Material for this exercise »

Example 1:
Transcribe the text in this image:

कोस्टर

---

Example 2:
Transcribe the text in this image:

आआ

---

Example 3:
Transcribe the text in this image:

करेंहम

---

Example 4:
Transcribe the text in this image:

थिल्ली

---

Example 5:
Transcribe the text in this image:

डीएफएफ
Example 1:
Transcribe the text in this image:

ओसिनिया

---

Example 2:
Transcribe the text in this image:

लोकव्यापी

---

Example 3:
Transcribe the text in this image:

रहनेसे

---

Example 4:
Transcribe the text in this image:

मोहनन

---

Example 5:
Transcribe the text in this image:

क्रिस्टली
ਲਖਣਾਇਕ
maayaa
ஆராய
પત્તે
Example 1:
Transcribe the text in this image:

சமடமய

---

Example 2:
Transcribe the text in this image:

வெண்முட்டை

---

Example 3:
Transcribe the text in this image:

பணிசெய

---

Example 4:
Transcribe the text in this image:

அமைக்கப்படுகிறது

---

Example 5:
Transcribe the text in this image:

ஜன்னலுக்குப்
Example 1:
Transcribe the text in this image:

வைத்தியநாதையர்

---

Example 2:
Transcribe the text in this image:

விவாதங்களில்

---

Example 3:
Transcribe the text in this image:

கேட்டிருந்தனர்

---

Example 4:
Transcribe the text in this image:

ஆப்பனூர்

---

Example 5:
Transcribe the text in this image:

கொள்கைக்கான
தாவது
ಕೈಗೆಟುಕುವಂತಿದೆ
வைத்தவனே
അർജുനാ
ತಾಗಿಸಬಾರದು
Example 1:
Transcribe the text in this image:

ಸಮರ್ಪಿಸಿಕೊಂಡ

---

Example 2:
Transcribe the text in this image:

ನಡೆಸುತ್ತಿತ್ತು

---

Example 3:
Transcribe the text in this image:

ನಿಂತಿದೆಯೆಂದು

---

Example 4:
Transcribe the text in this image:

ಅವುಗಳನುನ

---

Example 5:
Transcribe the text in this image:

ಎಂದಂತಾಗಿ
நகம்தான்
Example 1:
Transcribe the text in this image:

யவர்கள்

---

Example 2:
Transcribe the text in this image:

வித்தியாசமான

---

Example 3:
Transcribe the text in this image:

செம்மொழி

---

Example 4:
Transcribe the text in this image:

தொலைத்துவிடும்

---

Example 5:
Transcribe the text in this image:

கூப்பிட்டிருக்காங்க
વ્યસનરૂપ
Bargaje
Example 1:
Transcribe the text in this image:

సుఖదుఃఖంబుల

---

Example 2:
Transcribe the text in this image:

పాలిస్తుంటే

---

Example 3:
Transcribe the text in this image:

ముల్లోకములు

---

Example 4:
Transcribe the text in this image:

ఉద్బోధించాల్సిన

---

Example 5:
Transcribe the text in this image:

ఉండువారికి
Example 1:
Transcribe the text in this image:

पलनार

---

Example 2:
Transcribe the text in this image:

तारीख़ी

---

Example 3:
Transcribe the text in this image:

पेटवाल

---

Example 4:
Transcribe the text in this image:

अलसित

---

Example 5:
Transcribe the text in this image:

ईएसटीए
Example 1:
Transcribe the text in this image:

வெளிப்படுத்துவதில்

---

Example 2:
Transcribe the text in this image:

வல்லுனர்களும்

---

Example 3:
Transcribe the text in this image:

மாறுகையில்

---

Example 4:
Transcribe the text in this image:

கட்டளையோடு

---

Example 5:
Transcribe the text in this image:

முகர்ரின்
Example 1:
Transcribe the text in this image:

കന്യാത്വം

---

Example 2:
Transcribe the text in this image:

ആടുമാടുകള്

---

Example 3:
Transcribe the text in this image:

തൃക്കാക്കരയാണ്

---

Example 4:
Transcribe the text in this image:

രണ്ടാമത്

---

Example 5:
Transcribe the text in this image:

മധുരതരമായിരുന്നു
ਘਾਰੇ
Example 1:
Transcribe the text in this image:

Exercise requirements » Return the lines above exactly, keeping every word.

Solution for this exercise »
Example 1:
Transcribe the text in this image:

कोस्टर

---

Example 2:
Transcribe the text in this image:

आआ

---

Example 3:
Transcribe the text in this image:

करेंहम

---

Example 4:
Transcribe the text in this image:

थिल्ली

---

Example 5:
Transcribe the text in this image:

डीएफएफ
Example 1:
Transcribe the text in this image:

ओसिनिया

---

Example 2:
Transcribe the text in this image:

लोकव्यापी

---

Example 3:
Transcribe the text in this image:

रहनेसे

---

Example 4:
Transcribe the text in this image:

मोहनन

---

Example 5:
Transcribe the text in this image:

क्रिस्टली
ਲਖਣਾਇਕ
maayaa
ஆராய
પત્તે
Example 1:
Transcribe the text in this image:

சமடமய

---

Example 2:
Transcribe the text in this image:

வெண்முட்டை

---

Example 3:
Transcribe the text in this image:

பணிசெய

---

Example 4:
Transcribe the text in this image:

அமைக்கப்படுகிறது

---

Example 5:
Transcribe the text in this image:

ஜன்னலுக்குப்
Example 1:
Transcribe the text in this image:

வைத்தியநாதையர்

---

Example 2:
Transcribe the text in this image:

விவாதங்களில்

---

Example 3:
Transcribe the text in this image:

கேட்டிருந்தனர்

---

Example 4:
Transcribe the text in this image:

ஆப்பனூர்

---

Example 5:
Transcribe the text in this image:

கொள்கைக்கான
தாவது
ಕೈಗೆಟುಕುವಂತಿದೆ
வைத்தவனே
അർജുനാ
ತಾಗಿಸಬಾರದು
Example 1:
Transcribe the text in this image:

ಸಮರ್ಪಿಸಿಕೊಂಡ

---

Example 2:
Transcribe the text in this image:

ನಡೆಸುತ್ತಿತ್ತು

---

Example 3:
Transcribe the text in this image:

ನಿಂತಿದೆಯೆಂದು

---

Example 4:
Transcribe the text in this image:

ಅವುಗಳನುನ

---

Example 5:
Transcribe the text in this image:

ಎಂದಂತಾಗಿ
நகம்தான்
Example 1:
Transcribe the text in this image:

யவர்கள்

---

Example 2:
Transcribe the text in this image:

வித்தியாசமான

---

Example 3:
Transcribe the text in this image:

செம்மொழி

---

Example 4:
Transcribe the text in this image:

தொலைத்துவிடும்

---

Example 5:
Transcribe the text in this image:

கூப்பிட்டிருக்காங்க
વ્યસનરૂપ
Bargaje
Example 1:
Transcribe the text in this image:

సుఖదుఃఖంబుల

---

Example 2:
Transcribe the text in this image:

పాలిస్తుంటే

---

Example 3:
Transcribe the text in this image:

ముల్లోకములు

---

Example 4:
Transcribe the text in this image:

ఉద్బోధించాల్సిన

---

Example 5:
Transcribe the text in this image:

ఉండువారికి
Example 1:
Transcribe the text in this image:

पलनार

---

Example 2:
Transcribe the text in this image:

तारीख़ी

---

Example 3:
Transcribe the text in this image:

पेटवाल

---

Example 4:
Transcribe the text in this image:

अलसित

---

Example 5:
Transcribe the text in this image:

ईएसटीए
Example 1:
Transcribe the text in this image:

வெளிப்படுத்துவதில்

---

Example 2:
Transcribe the text in this image:

வல்லுனர்களும்

---

Example 3:
Transcribe the text in this image:

மாறுகையில்

---

Example 4:
Transcribe the text in this image:

கட்டளையோடு

---

Example 5:
Transcribe the text in this image:

முகர்ரின்
Example 1:
Transcribe the text in this image:

കന്യാത്വം

---

Example 2:
Transcribe the text in this image:

ആടുമാടുകള്

---

Example 3:
Transcribe the text in this image:

തൃക്കാക്കരയാണ്

---

Example 4:
Transcribe the text in this image:

രണ്ടാമത്

---

Example 5:
Transcribe the text in this image:

മധുരതരമായിരുന്നു
ਘਾਰੇ
Example 1:
Transcribe the text in this image:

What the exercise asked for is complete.